- Getty Images/Justin Sullivan
Apple CEO Tim Cook says China is doing just fine. At least, for Apple.
On the company’s earnings call Tuesday afternoon, Cook was asked whether he saw any slowdown in China.
The short answer: No.
“Frankly if I were to shut off my web and shut off the TV and just look at how many customers are coming into our stores regardless of whether they’re buying, how many people are coming online, and in addition looking at our sales trends, I wouldn’t know that there was any economic issue at all in China. And so I don’t know how unusual we are with that, I think there’s a misunderstanding probably, particularly in the Western world, about China’s economy, which contributes to the confusion.”
In other words, if Tim Cook didn’t read about bad news in China, then he would have no idea anything was wrong there, because it’s all good for Apple.
Apple reported a solid quarter overall. It earned $11.1 billion in net income on $51.5 billion in revenue, driven by sales of 48 million iPhones. All of those numbers were roughly in line with expectations.
Before the release of the earnings report, people were curious to see how Apple’s growth in China held up.
China has been one of the major economic stories this summer, as its economy is hitting a rough patch. Here’s a quick rundown of the headlines on China:
Its market collapsed. The government devalued its currency to prop up exports. Its central bank cut interest rates. Its growth is at its lowest point in 25 years.

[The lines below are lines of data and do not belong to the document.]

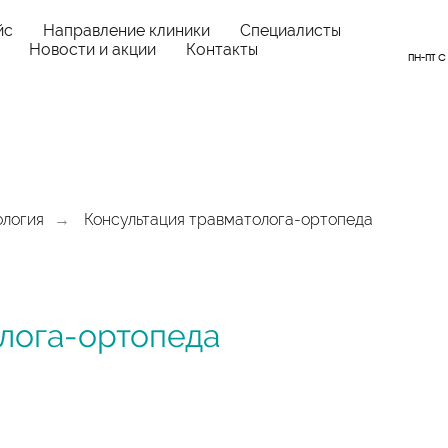
йс
Направление клиники
Специалисты
Новости и акции
Контакты
пн-пт с
ология
Консультация травматолога-ортопеда
→
лога-ортопеда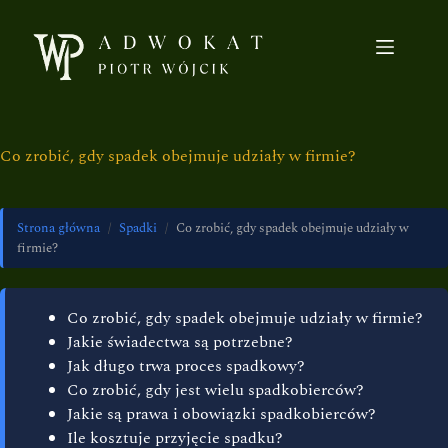
Co zrobić, gdy spadek obejmuje udziały w firmie?
Strona główna
/
Spadki
/
Co zrobić, gdy spadek obejmuje udziały w
firmie?
Co zrobić, gdy spadek obejmuje udziały w firmie?
Jakie świadectwa są potrzebne?
Jak długo trwa proces spadkowy?
Co zrobić, gdy jest wielu spadkobierców?
Jakie są prawa i obowiązki spadkobierców?
Ile kosztuje przyjęcie spadku?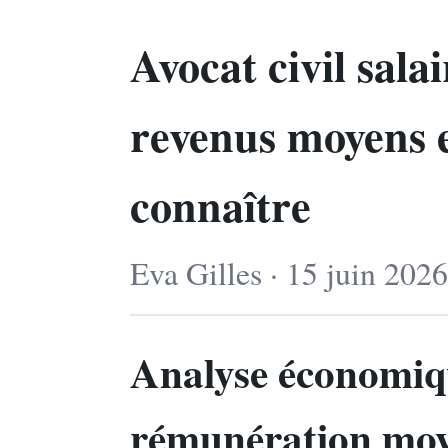
Avocat civil salai
revenus moyens et
connaître
Eva Gilles · 15 juin 202
Analyse économiqu
rémunération moy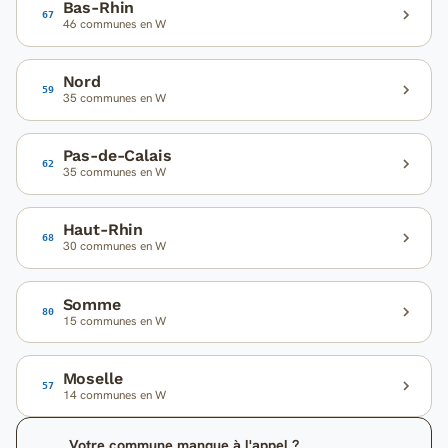
Bas-Rhin
67
46 communes en W
Nord
59
35 communes en W
Pas-de-Calais
62
35 communes en W
Haut-Rhin
68
30 communes en W
Somme
80
15 communes en W
Moselle
57
14 communes en W
Votre commune manque à l'appel ?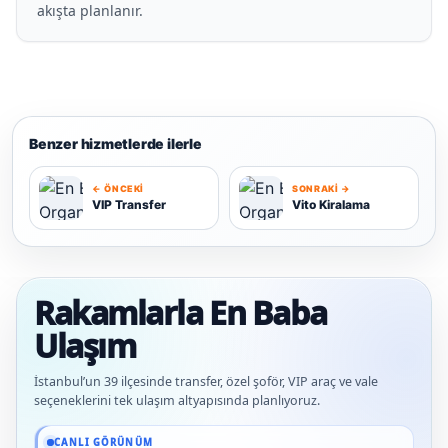
akışta planlanır.
Benzer hizmetlerde ilerle
← ÖNCEKI
SONRAKI →
VIP Transfer
Vito Kiralama
V
V
Rakamlarla En Baba
Ulaşım
İstanbul’un 39 ilçesinde transfer, özel şoför, VIP araç ve vale
seçeneklerini tek ulaşım altyapısında planlıyoruz.
Güncel veriler: 1.291+ En Baba ağı hizmet deneyimi; 91 platform genelinde onaylı
CANLI GÖRÜNÜM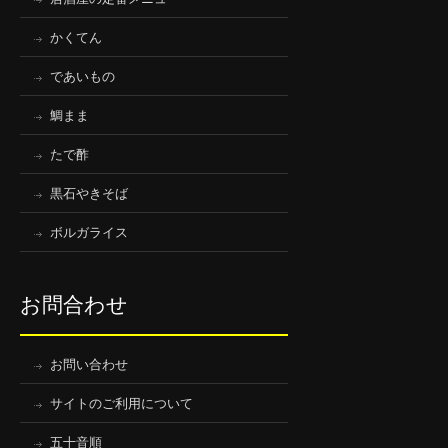
かくてん
であいもの
鯛まま
たで酢
黒石やきそば
ボルガライス
お問合わせ
お問い合わせ
サイトのご利用について
五十音順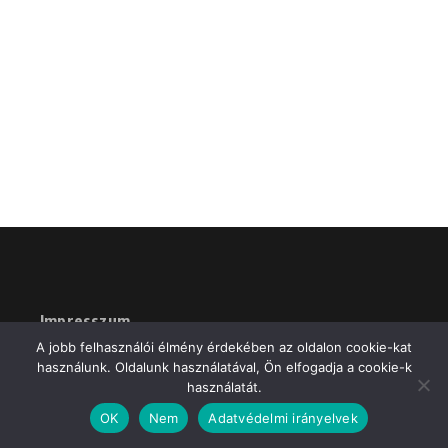
Impresszum
A jobb felhasználói élmény érdekében az oldalon cookie-kat
használunk. Oldalunk használatával, Ön elfogadja a cookie-k
használatát.
OK
Nem
Adatvédelmi irányelvek
APEV Média MR3.hu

With China in trouble, a lot of people worried that Apple would be in trouble. China has been a major driver of Apple’s growth in the past 12 months. Here’s a look at what it has done:
- In fiscal Q1, sales in Greater China wereup 70% year-over-year, compared with 30% for the company as a whole. In fiscal Q2, sales in Greater China wereup 71% year/year, compared with 27% for the company as a whole. In fiscal Q3, sales in Greater China were up112% year/year, compared with 33% for the company as a whole. In fiscal Q4 (the quarter Apple just reported), sales in Greater China were up 99%, compared with 22% for the company as a whole.
Cook says the iPhone grew 87% year-over-year and was the top-selling phone in China. The iPhone 6 Plus was the third-best-selling phone in China. He also noted that the Chinese smartphone market contracted when excluding iPhone sales. This means the iPhone is growing in China, while Android smartphone sales are in decline.
For anyone worried about Apple in China, this should provide a level of assurance.
Cook cautioned that he didn’t think Apple could withstand major economic shocks in China, but he said that for now, “You really can’t tell the difference, if you look at our daily and weekly numbers.”